Health & Status
Liveness, readiness, scheduler status endpoints, and the ObservabilityReport types.
Every long-running Krishiv process exposes a small set of HTTP endpoints for liveness, readiness, and status. The CLI also has commands that return machine-readable JSON for use in scripts and CI.
HTTP endpoints
| Path | Process | Purpose |
|---|---|---|
GET /healthz | coordinator, clusterd, executor, UI | Liveness. Returns 200 OK if the process is alive. Anonymous in all profiles. |
GET /readyz | coordinator, clusterd, executor | Readiness. Returns 200 OK if the process can serve traffic.

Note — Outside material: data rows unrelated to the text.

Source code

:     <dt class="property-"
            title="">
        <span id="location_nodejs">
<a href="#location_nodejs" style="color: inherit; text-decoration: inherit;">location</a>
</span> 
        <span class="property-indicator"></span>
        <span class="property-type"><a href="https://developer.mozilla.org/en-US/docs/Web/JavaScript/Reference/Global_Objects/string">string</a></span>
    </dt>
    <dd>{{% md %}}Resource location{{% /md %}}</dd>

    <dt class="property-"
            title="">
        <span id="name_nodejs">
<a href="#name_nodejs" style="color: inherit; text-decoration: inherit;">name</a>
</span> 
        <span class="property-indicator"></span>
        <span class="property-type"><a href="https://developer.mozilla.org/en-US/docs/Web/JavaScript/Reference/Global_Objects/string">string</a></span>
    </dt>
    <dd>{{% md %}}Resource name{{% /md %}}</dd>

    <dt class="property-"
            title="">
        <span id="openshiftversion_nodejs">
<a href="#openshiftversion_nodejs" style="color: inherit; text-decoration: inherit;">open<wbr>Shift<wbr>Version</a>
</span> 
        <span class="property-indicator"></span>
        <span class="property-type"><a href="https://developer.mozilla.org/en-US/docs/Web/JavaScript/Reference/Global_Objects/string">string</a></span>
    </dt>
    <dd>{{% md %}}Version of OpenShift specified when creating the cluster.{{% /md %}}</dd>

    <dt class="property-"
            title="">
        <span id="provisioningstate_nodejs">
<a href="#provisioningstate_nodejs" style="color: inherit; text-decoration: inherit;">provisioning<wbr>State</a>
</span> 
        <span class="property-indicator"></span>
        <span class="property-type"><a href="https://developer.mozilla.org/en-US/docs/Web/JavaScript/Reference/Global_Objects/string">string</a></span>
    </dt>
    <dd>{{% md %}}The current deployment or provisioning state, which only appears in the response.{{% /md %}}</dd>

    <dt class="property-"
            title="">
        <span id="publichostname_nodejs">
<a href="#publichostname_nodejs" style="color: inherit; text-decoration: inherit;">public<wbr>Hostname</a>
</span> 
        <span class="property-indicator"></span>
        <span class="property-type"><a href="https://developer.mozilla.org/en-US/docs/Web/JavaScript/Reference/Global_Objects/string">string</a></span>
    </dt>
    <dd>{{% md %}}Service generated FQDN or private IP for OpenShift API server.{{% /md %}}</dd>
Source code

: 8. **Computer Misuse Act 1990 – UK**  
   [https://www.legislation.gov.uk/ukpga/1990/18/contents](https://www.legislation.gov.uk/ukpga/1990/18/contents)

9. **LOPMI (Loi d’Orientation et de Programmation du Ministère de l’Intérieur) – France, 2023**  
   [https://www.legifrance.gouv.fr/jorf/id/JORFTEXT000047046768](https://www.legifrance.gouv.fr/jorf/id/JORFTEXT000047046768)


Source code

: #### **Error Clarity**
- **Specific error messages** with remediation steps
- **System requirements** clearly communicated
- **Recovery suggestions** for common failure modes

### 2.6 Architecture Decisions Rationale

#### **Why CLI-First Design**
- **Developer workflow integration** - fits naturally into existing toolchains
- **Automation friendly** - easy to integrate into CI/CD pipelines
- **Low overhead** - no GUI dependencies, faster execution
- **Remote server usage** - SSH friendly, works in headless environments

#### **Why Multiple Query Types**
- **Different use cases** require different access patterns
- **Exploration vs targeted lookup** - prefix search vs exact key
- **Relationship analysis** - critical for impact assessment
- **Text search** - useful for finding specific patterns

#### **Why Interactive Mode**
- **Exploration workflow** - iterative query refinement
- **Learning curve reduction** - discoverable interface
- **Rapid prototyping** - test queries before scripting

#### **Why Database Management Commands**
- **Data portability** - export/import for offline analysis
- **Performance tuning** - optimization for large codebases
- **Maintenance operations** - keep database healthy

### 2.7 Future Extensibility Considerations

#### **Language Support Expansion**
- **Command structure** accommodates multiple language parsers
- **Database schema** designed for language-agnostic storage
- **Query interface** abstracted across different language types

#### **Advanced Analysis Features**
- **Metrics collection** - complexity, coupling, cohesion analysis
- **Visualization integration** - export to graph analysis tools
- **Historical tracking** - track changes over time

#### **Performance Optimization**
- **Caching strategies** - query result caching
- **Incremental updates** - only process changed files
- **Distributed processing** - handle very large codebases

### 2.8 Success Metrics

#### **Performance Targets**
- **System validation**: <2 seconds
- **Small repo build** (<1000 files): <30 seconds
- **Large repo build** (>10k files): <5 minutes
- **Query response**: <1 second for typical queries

Requires auth in production. |
GET /metrics | coordinator, executor, UI | Prometheus text format. |
GET /api/v1/openapi.json | coordinator | OpenAPI 3.1 spec for the management API. |
GET /api/v1/jobs | coordinator | List jobs (paginated with ?limit=&offset=). |
GET /api/v1/jobs/{id} | coordinator | Job detail with stages and tasks. |
GET /api/v1/executors | coordinator | List executors and their health. |
GET /api/v1/queues | coordinator | Namespace quota snapshot. |
GET /api/v1/openapi.json | coordinator | OpenAPI 3.1 spec for the management API. |
CLI status commands
# List running and recent jobs
krishiv jobs [--distributed]
# Inspect operator state for a job
krishiv state inspect --job my-pipeline --operator my-operator
# Trigger a savepoint
krishiv savepoint --job my-pipeline --label before-deploy
# Show the cluster status
krishiv local status
krishiv cluster status
Typed status reports
Programmatic consumers should use the typed report structs (per the krishiv-metrics::observability_report module):
use krishiv_metrics::ObservabilityReport;
let report: ObservabilityReport = build_report(&coordinator, &executors);
for job in &report.jobs {
println!("{} state={:?} rows={}", job.id, job.state, job.total_rows);
}
for ex in &report.executors {
println!("{} slots={}/{} lost={}", ex.id, ex.slots_used, ex.slots_total, ex.lost_count);
}
Sub-types: ReportJob, ReportStage, ReportTask, ReportRuntimeStats, ReportExecutor, ReportCheckpoint, ReportShuffle, ReportStreamingState, ReportEvent, ReportConnectorMetrics.
System metrics
For capacity planning, krishiv_metrics::system_metrics() -> &'static SystemMetrics exposes:
- CPU cores (logical)
- Total and available memory bytes
- Hostname, OS, kernel version
- Process ID, uptime seconds
Auth on management endpoints
All endpoints except /healthz require a bearer token in production profiles. Set KRISHIV_COORDINATOR_BEARER_TOKEN (or the file / multi-token variants) before starting the coordinator. The UI also accepts a separate KRISHIV_UI_TOKEN.